23 May 2011

Obsolescence happens

Troy NY.  Who knew?

If you have seen "The Age of Innocence," you have caught glimpses of this engaging town.  Troy stood in for the city of New York at the end of the 19th century in Martin Scorsese's beautiful 1993 film (which we viewed Saturday evening in the lounge).  Fortunately, Troy's signature architecture somehow dodged the urban renewal wrecking ball of the 1960s.  So, there's charm here, as well as an extraordinary place in history.

About a mile upstream from the non-navigable rapids at Troy (at which point the Hudson River actually begins), the Mohawk River flows from the west into the Hudson.  Given that geography, Troy found itself at a crossroads of transportation and commerce, a significant spot on what could be considered to be the Oregon Trail of the East, the water route of westward expansion.

I don't know the name of
this building, but note the
fire escape system -- foot
and hand rails at the
windows leading to a
ladder on the left.

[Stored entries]
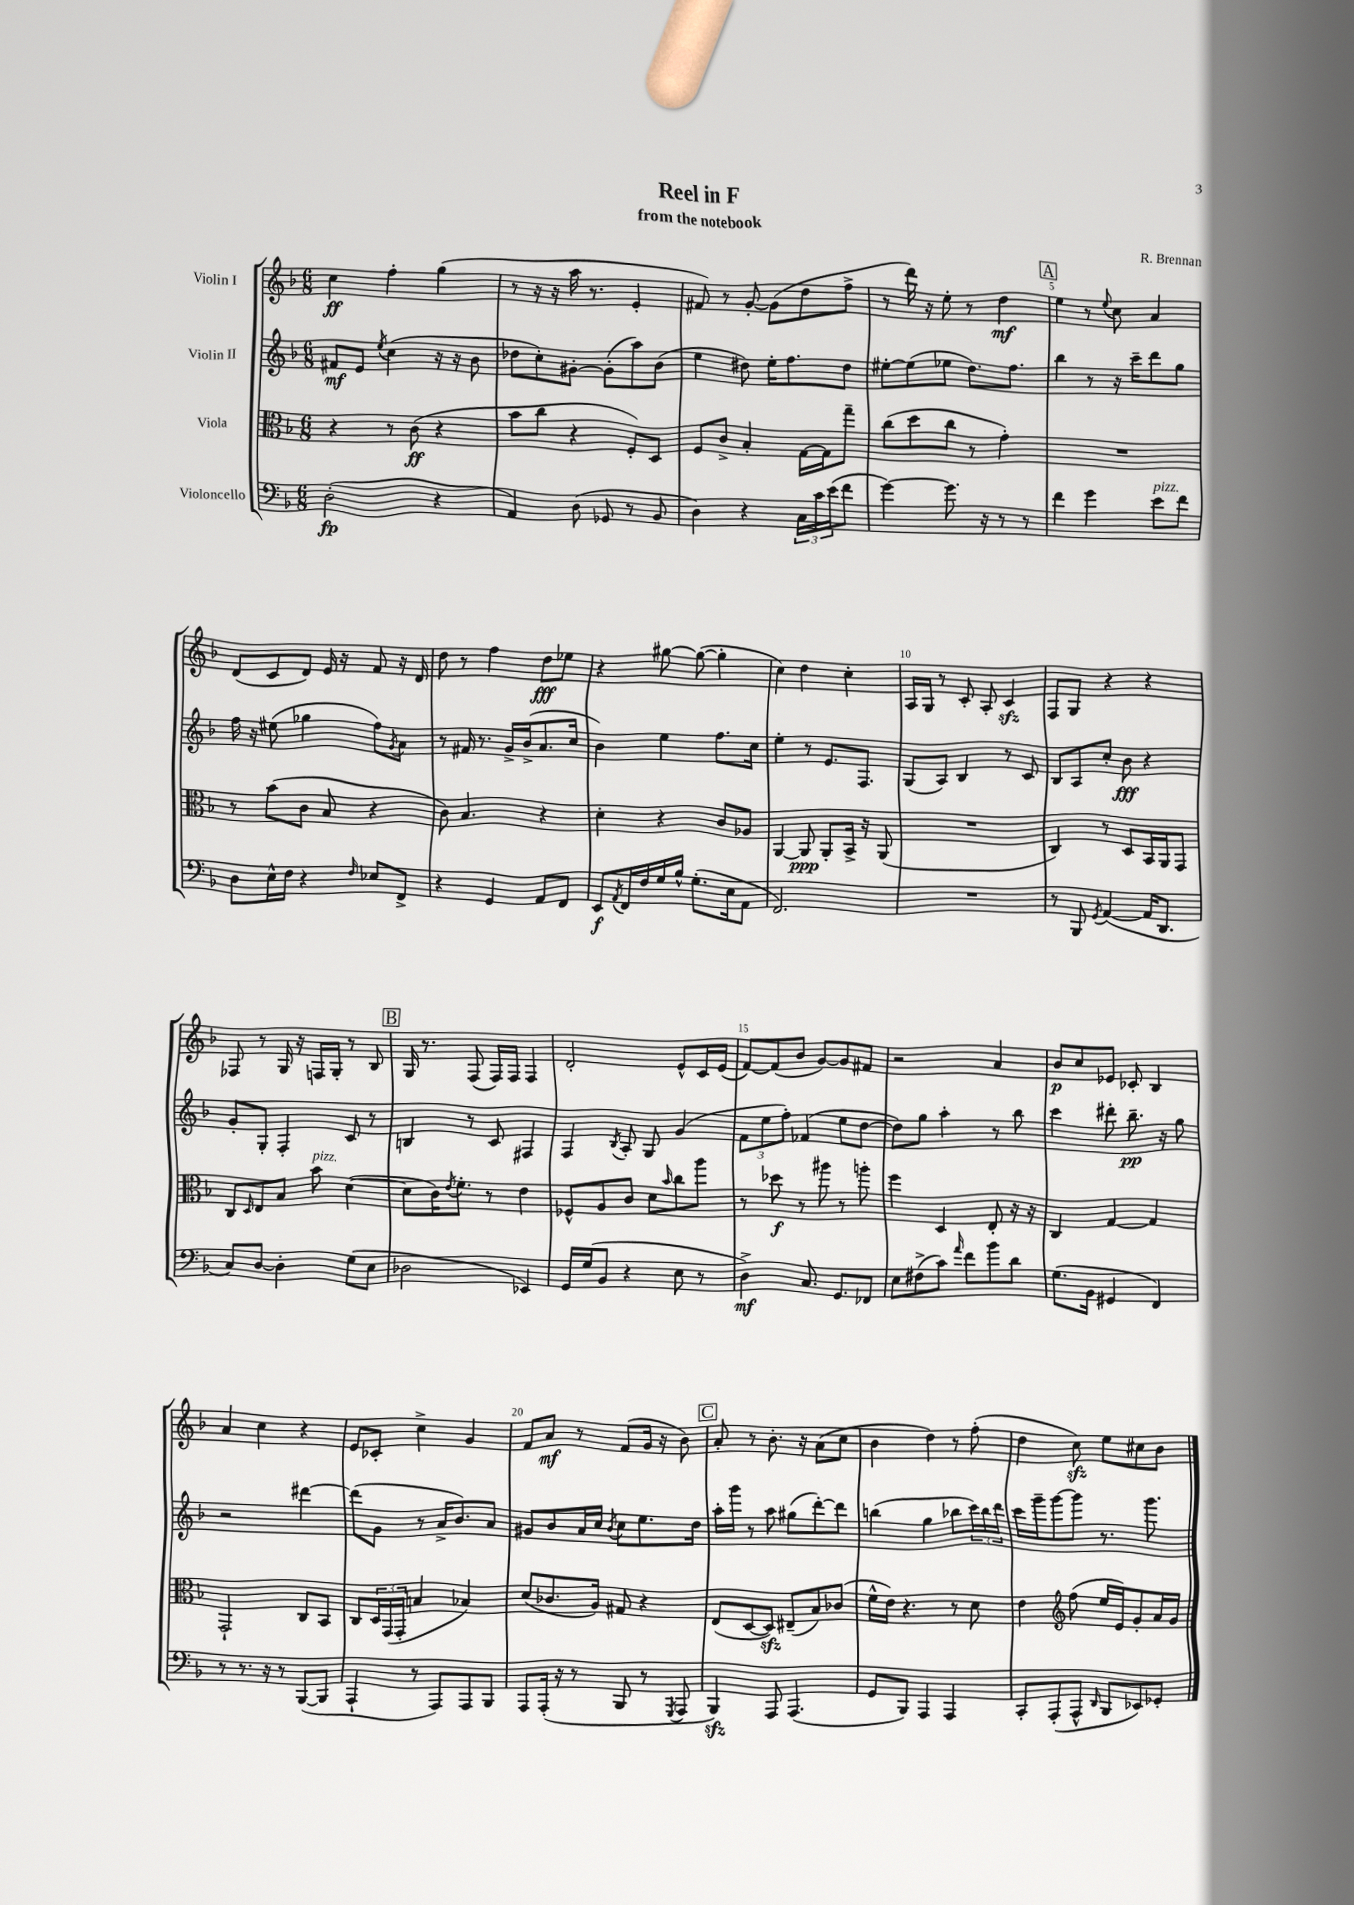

**kern	**kern	**kern	**kern
*staff4	*staff3	*staff2	*staff1
*clefF4	*clefC3	*clefG2	*clefG2
*k[b-]	*k[b-]	*k[b-]	*k[b-]
*M6/8	*M6/8	*M6/8	*M6/8
(2D'	4r	8f#	4cc
.	.	8e	.
.	.	8qee	.
.	8r	(4cc	4ff'
.	(8c	.	.
4r	4r	16r	(4gg
.	.	16r	.
.	.	8b-	.
=	=	=	=
4AA)	8b-	8dd-	8r
.	8cc	8cc')	16r
.	.	.	16r
(8D	4r	[8g#'	16aa
.	.	.	8.r
8GG-	.	(8g#']	.
8r	8F')	8aa)	4e'
8BB-	8D	(8b-	.
=	=	=	=
4D)	8F	4ee	8f#)
.	8c^	.	8r
4r	4B-'	8dd#)	[8g'
.	.	16ee'	(8g]
.	.	8.ff	.
24C	[16G	.	8dd
24c	.	.	.
.	16G]	.	.
(24e	.	.	.
8f	8gg~	8dd#	8ff^
=	=	=	=
[4g)	(8cc	[8ee#'	8r
.	8dd	(8ee#]	16ddd)
.	.	.	16r
8.g]	8cc	8ee-	8ee'
.	8r	8.dd)	8r
16r	.	.	.
8r	4g')	.	4dd
.	.	8.ff	.
8r	.	.	.
=	=	=	=
4f	2.r	4bb-	4ee
4g	.	8r	8r
.	.	.	8qqee
.	.	16r	8cc
.	.	16ccc~	.
8e	.	8ddd	4a
8f	.	8gg	.
=	=	=	=
8D	8r	16ff	(8d
.	.	16r	.
16E^^	(8b-	(8ee#	8c
16F	.	.	.
4r	8c	4gg-	8d)
.	8B-	.	16e
.	.	.	16r
16qqF	.	.	.
8E-	4r	8ff)	8f
.	.	8qg	.
8FF^	.	8a	16r
.	.	.	16d
=	=	=	=
4r	8c)	8r	8dd
.	4.B-	16f#	8r
.	.	8.r	.
4GG	.	.	4ff
.	.	16g^	.
.	.	(16b-^	.
8AA	4r	8.a	8dd
8FF	.	.	8ee-
.	.	16cc	.
=	=	=	=
8EE	4d'	4b-)	4r
8qAA	.	.	.
16FF	.	.	.
16F	.	.	.
16G	4r	4ee	[8gg#
16B-^^	.	.	.
(8.G'	.	.	(8gg#_
.	8c	8.ff	4gg#']
16E	.	.	.
8AA	8A-	.	.
.	.	16cc	.
=	=	=	=
2.FF)	[4AA	4ee'	4cc)
.	8AA]	8r	4dd
.	8AA'	8.e	.
.	16BB-^	.	4cc'
.	16r	8.F	.
.	(8AA	.	.
=	=	=	=
2.r	2.r	(8G	16A
.	.	.	16G
.	.	8A)	8r
.	.	4B-	8c'
.	.	.	8A'
.	.	8r	4c
.	.	8c	.
=	=	=	=
8r	4C)	8B-	8F
8BBB-	.	8A	8G
8qGG	.	.	.
([4AA	8r	8cc'	4r
.	8D	8b-	.
16AA]	16BB-	4r	4r
8.DD	16AA	.	.
.	8GG	.	.
=	=	=	=
8C)	8C	8g'	8F-
.	16qqD	.	.
[8D	8E	8G'	8r
4D']	8B-	4F'	16G
.	.	.	16r
.	8b-	.	16F
.	.	.	16G'
(8G	([4d	8c	8r
8E	.	8r	8B-
=	=	=	=
2D-	8d]	4B	16G
.	.	.	8.r
.	16c)	.	.
.	8qe	.	.
.	8.f'	.	.
.	.	8r	(8F
.	8r	8c	16F)
.	.	.	16F
4EE-)	4e	4F#	4F
=	=	=	=
16GG	8F-^^	4F	2d'
(16G	.	.	.
8BB-	8A	.	.
.	.	8qB-	.
4r	8c	8A'	.
.	8d	8G	.
.	16qqb-	.	.
8E	8cc	(4g	8e^^
8r	8aa	.	16c
.	.	.	(16e
=	=	=	=
4D^)	8r	12f	[8f)
.	.	12ee	.
.	8dd-	.	(8f]
.	.	12ff')	.
8.C	8r	(4f-	8b-
.	8aa#	.	[8g)
8.GG	.	.	.
.	8r	8ee	8g]
8FF-	8aa'	[8dd	8f#
=	=	=	=
8E	4ff	8dd])	2r
(8F#^	.	8gg	.
8c)	4D	4aa'	.
16qqa	.	.	.
8f	.	.	.
8b-	8E'	8r	4a
8d	16r	8bb-	.
.	16r	.	.
=	=	=	=
(8.G	4C	4ccc	8b-
.	.	.	8cc
16BB-	.	.	.
4GG#	[4G	8ddd#'	8e-
.	.	8.bb-~	8c-'
4FF)	4G]	.	4B-
.	.	16r	.
.	.	8gg	.
=	=	=	=
8r	2GG`	2r	4a
8.r	.	.	.
.	.	.	4cc
16r	.	.	.
8r	.	.	.
([8BBB-	8C	[4ddd#	4r
8BBB-]	8BB-	.	.
=	=	=	=
4AAA`	8C	(8ddd#]	8e
.	24D	8g	8c-'
.	(24GG	.	.
.	24GG'	.	.
8r	4B	8r	4cc^
8AAA)	.	16a^	.
.	.	8.b-)	.
8AAA	4B-)	.	4g
8BBB-	.	8a	.
=	=	=	=
8AAA	(8d	8g#	8f
(16AAA'	8.c-	8b-	8a
16r	.	.	.
8r	.	16a	8r
.	16A)	16cc	.
.	.	8qb-	.
8BBB-	8G#	8cc	(8f
8r	4r	8.ee	16g
.	.	.	16r
8qGGG	.	.	.
8AAA	.	.	8b-)
.	.	16dd	.
=	=	=	=
4BBB-)	(8E	16aa'	8a'
.	.	16ggg	.
.	[8D	8r	8r
8AAA	8D])	8aa	8.b-'
(4.AAA	(8E#~	(8gg#	.
.	.	.	16r
.	8B-)	[8ddd')	(8a
.	(8c-	8ddd]	8cc
=	=	=	=
8GG	16f^^	(4bb	4b-
.	16e)	.	.
8BBB-)	4.r	.	.
4AAA	.	4gg	4dd)
4AAA	8r	8bb-	8r
.	8d	24ccc)	(8ff'
.	.	24bb-	.
.	.	24ddd	.
=	=	=	=
8CC'	4e	16ccc	4dd
.	.	16ggg~	.
(8AAA'	.	[8ggg	.
*	*clefG2	*	*
8AAA^^	(8ff	8ggg]	8cc)
16qqDD	.	.	.
8BBB-	16ee	8.r	8ee
.	16e)	.	.
8EE-)	8g'	.	8cc#
.	.	8.ggg	.
8GG-'	16a	.	8b-
.	16g	.	.
==	==	==	==
*-	*-	*-	*-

### [SET TASK 1]
Reproduce word for word the part of the post about Troy, New York between "If you have" and "of westward expansion.", inclusive.
### [SET TASK 2]
In the post about Troy, New York, which river flows into the Hudson from the west?
### [SET TASK 3]
Write what comes next in the post about Troy, New York, picking up from where it stops.

### [FINAL RESULT 1]
If you have seen "The Age of Innocence," you have caught glimpses of this engaging town.  Troy stood in for the city of New York at the end of the 19th century in Martin Scorsese's beautiful 1993 film (which we viewed Saturday evening in the lounge).  Fortunately, Troy's signature architecture somehow dodged the urban renewal wrecking ball of the 1960s.  So, there's charm here, as well as an extraordinary place in history.

About a mile upstream from the non-navigable rapids at Troy (at which point the Hudson River actually begins), the Mohawk River flows from the west into the Hudson.  Given that geography, Troy found itself at a crossroads of transportation and commerce, a significant spot on what could be considered to be the Oregon Trail of the East, the water route of westward expansion.

### [FINAL RESULT 2]
The Mohawk River.

### [FINAL RESULT 3]
After a morning visit to the Rensselaer County Historical Society and a walking tour of Troy's central historic district came the centerpiece of my day: a visit to St Paul's Episcopal Church during the afternoon. Built in 1820, it was re-designed in 1890. The designer engaged was none other than Louis Comfort Tiffany -- and not only for the windows. The altar, the pews, the columns, the font, the stencilling on the ceiling, the mosaics on the walls, the cross and candelabra, the floor, the light fixtures. The space takes one's breath away.

Everything in this image is Tiffany designed.

I am not going to list the innovations coming out of Troy which I gleaned through two lectures, but it's safe to say that Troy played an important part in this country's transition form rural to urban, agricultural to industrial, wood to steel.  The concentration of innovation here as well an in improvement mindset in the years leading to the Civil War and beyond displaced what people though of as normal in all areas of life -- technology, transportation, education, finance, military tactics.

So, what happened to Troy?  Many factors play a part in our not knowing about that spot at the intersection of the Hudson and the Mohawk.  Like, time.  Like, newer innovation.  Like, the US military making the move from horse to Jeep.  Like, working one's self out of a job.

But, all is not lost.  Rensselaer Polytechnic Institute is thriving.  And, people all over the world like visiting towns with beautiful and hospitable waterfronts.

I'd come back.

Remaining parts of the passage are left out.